SET PROBLEM: Copy the lines of the listing below word for word, starting at the line containing "state / province: Junín" and ending at the line containing "locality: Kenya Colony.", with both of those lines included. Give only those lines.

DATA SUPPLIED:
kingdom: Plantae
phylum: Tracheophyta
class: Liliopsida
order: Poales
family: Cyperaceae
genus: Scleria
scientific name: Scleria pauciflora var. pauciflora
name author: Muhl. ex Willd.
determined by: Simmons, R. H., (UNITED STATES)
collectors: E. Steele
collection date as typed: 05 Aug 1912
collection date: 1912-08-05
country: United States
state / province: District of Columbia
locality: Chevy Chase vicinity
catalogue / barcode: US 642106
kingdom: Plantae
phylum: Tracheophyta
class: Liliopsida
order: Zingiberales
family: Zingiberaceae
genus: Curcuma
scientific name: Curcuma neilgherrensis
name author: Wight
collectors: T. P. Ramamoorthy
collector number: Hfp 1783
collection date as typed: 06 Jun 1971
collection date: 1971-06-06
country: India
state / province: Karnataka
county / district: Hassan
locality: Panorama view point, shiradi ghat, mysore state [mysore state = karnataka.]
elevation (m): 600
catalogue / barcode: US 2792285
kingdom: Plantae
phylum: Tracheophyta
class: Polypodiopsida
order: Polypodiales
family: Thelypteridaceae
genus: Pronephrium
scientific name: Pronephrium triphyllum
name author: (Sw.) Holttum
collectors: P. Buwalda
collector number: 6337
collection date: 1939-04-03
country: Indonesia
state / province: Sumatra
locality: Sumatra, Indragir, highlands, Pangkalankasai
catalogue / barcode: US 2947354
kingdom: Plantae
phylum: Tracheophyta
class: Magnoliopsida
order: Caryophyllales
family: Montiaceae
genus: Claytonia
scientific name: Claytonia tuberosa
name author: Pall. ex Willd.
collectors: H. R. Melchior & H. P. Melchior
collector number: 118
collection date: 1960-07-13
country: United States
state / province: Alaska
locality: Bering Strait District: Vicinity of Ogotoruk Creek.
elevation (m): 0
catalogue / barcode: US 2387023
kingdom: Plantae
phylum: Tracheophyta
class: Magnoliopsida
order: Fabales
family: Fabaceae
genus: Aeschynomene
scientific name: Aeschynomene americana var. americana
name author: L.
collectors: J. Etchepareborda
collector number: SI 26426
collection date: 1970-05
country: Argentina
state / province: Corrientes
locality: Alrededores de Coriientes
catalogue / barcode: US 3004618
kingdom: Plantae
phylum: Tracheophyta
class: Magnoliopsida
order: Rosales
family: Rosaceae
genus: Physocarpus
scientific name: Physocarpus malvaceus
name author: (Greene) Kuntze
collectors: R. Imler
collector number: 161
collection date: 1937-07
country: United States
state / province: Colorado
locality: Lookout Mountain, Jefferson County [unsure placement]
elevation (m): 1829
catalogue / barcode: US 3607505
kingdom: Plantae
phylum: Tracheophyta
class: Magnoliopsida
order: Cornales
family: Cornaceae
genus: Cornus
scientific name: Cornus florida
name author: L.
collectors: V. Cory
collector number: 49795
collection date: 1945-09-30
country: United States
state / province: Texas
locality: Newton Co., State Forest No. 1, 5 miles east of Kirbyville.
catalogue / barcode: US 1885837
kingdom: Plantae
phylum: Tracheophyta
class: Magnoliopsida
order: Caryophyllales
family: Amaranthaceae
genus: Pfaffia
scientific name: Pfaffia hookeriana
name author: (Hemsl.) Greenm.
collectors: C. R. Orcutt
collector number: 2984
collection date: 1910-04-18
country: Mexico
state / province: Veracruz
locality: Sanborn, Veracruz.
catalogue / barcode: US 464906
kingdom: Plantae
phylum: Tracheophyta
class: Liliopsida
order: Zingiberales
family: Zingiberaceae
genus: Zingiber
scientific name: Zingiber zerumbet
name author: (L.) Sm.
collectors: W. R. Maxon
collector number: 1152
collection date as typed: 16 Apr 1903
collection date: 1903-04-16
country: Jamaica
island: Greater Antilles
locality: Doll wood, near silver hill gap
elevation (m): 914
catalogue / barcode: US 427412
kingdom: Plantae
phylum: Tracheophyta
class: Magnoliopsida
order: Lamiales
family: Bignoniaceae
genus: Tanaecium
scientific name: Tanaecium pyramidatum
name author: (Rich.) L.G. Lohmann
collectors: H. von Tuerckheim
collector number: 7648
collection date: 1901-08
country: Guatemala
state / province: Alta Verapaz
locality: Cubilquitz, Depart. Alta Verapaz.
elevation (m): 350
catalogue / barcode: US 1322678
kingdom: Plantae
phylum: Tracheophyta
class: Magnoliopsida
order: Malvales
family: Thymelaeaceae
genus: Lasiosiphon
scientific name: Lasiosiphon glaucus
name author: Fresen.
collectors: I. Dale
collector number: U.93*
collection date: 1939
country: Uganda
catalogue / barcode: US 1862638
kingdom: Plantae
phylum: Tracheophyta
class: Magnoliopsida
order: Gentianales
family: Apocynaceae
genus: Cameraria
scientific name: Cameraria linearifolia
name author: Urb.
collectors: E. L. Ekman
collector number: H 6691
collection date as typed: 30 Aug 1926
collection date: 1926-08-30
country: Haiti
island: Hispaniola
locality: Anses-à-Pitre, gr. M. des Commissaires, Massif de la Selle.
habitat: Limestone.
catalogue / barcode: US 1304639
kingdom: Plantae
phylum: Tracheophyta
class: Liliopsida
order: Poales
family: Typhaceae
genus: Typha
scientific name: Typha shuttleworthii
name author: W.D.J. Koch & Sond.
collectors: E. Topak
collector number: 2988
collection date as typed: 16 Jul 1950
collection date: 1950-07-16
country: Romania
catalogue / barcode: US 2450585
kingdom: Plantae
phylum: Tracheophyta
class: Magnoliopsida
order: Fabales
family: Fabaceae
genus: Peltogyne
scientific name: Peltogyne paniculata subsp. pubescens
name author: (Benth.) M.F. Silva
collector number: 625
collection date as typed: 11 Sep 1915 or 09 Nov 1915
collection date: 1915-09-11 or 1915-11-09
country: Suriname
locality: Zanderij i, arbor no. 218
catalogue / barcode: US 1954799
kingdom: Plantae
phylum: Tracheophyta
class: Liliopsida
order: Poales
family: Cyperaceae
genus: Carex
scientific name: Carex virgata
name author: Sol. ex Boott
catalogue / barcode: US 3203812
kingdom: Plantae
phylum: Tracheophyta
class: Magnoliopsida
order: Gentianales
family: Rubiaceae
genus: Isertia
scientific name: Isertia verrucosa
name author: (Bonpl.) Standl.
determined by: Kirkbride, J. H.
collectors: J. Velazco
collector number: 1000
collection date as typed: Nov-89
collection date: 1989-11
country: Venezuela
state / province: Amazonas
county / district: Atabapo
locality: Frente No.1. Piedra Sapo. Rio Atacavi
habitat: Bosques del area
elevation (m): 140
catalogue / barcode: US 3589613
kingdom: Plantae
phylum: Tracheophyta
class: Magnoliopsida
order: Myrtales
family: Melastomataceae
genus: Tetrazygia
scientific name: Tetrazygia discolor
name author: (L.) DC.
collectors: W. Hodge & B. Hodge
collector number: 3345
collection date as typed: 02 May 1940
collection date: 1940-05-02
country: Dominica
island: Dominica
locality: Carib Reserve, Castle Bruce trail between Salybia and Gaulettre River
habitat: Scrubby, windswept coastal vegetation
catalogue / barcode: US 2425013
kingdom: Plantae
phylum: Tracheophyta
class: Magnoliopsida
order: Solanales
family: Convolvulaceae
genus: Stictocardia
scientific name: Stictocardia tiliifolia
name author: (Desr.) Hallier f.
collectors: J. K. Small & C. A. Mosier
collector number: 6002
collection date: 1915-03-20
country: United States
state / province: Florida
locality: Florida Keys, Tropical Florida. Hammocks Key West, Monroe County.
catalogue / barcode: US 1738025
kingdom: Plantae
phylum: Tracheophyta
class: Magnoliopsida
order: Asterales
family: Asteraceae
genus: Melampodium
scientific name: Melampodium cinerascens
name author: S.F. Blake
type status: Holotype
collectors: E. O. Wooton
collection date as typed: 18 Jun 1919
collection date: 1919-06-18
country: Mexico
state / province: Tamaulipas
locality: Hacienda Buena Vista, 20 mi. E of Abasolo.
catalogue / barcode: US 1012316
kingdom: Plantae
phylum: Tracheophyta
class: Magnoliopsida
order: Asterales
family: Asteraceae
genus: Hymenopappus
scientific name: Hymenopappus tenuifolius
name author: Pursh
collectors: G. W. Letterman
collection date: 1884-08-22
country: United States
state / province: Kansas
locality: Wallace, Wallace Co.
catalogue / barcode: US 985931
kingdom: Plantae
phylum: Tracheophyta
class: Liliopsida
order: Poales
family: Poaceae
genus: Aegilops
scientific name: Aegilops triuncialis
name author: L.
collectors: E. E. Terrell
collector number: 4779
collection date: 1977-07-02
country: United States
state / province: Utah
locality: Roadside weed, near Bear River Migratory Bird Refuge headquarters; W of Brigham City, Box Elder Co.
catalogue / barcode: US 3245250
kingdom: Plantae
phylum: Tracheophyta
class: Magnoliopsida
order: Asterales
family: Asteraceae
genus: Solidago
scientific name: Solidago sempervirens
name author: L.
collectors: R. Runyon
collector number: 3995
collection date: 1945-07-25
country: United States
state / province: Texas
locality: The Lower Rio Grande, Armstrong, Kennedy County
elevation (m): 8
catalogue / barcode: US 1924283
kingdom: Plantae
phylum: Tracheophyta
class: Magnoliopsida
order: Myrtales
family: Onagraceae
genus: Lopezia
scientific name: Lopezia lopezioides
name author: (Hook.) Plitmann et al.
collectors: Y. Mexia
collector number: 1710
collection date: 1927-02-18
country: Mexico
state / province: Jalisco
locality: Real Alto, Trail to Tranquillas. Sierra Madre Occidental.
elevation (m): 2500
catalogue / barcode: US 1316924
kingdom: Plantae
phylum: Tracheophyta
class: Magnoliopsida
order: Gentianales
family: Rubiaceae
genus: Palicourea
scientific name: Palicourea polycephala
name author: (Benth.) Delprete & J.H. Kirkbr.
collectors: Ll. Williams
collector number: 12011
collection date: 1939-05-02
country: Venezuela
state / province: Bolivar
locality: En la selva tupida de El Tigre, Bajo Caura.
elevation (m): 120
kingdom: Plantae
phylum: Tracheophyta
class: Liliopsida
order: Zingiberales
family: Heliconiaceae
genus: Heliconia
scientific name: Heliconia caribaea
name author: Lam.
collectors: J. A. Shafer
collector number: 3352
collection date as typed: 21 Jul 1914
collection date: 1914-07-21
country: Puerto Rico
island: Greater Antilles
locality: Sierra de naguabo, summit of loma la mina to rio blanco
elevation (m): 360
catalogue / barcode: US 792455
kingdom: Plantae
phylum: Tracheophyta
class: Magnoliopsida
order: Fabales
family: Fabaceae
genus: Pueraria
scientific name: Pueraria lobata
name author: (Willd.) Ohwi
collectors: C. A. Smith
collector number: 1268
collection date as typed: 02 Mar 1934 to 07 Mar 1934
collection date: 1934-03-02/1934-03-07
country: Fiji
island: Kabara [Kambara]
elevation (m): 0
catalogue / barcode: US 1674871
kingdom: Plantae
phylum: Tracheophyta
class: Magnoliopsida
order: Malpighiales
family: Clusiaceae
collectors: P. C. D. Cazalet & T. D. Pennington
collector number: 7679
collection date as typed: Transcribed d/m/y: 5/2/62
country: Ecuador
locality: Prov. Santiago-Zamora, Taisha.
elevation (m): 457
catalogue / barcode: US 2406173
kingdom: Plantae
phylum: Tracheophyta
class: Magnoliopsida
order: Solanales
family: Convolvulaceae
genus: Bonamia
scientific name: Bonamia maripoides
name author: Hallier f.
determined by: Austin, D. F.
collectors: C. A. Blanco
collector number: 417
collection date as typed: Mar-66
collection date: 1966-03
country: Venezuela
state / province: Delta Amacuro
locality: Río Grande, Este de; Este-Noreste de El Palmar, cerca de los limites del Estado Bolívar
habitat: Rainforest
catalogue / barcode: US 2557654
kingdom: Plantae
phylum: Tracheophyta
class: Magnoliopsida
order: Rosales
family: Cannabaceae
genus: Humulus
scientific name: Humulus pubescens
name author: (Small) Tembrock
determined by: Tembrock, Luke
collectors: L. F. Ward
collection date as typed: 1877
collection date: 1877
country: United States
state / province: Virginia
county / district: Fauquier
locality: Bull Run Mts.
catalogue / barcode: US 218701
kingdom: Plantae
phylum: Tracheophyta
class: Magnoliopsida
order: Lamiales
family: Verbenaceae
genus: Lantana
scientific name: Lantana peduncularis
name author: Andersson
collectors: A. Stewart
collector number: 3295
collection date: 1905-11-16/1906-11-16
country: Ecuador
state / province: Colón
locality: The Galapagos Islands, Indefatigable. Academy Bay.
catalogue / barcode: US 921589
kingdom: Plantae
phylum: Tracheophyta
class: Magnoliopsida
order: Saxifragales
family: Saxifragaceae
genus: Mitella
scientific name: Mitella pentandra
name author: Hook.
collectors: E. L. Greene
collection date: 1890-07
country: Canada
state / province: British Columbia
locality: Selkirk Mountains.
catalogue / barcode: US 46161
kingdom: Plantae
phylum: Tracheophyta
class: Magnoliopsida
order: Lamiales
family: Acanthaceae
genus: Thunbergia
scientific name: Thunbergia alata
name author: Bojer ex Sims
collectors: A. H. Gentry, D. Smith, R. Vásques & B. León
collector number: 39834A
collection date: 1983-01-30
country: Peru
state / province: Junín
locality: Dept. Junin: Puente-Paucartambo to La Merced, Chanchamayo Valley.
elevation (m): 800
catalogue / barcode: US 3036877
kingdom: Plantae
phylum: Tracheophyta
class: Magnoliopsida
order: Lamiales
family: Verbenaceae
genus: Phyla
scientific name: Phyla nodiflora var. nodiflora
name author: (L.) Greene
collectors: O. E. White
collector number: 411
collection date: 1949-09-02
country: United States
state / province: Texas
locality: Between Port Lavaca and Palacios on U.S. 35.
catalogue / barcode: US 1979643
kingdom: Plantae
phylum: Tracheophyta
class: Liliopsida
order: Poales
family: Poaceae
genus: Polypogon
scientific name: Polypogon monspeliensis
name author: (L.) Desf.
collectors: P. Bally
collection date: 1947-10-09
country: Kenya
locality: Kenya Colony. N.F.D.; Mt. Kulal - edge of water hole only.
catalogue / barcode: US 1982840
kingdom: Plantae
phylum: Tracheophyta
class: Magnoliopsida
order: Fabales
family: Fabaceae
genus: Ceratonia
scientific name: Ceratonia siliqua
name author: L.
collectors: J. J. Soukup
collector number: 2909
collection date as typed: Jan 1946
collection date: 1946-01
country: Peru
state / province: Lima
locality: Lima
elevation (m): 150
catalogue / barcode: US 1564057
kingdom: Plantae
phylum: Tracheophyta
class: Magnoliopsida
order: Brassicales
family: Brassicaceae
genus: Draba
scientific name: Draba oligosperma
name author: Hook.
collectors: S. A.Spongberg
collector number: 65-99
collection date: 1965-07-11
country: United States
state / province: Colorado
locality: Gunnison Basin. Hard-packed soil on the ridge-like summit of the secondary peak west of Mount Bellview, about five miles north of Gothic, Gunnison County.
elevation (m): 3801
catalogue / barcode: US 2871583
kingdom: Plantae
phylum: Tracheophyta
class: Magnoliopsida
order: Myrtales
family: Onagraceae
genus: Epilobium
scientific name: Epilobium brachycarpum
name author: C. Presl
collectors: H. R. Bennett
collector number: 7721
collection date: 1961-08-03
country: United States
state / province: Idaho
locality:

OUTPUT FOR THIS EXERCISE:
state / province: Junín
locality: Dept. Junin: Puente-Paucartambo to La Merced, Chanchamayo Valley.
elevation (m): 800
catalogue / barcode: US 3036877
kingdom: Plantae
phylum: Tracheophyta
class: Magnoliopsida
order: Lamiales
family: Verbenaceae
genus: Phyla
scientific name: Phyla nodiflora var. nodiflora
name author: (L.) Greene
collectors: O. E. White
collector number: 411
collection date: 1949-09-02
country: United States
state / province: Texas
locality: Between Port Lavaca and Palacios on U.S. 35.
catalogue / barcode: US 1979643
kingdom: Plantae
phylum: Tracheophyta
class: Liliopsida
order: Poales
family: Poaceae
genus: Polypogon
scientific name: Polypogon monspeliensis
name author: (L.) Desf.
collectors: P. Bally
collection date: 1947-10-09
country: Kenya
locality: Kenya Colony. N.F.D.; Mt. Kulal - edge of water hole only.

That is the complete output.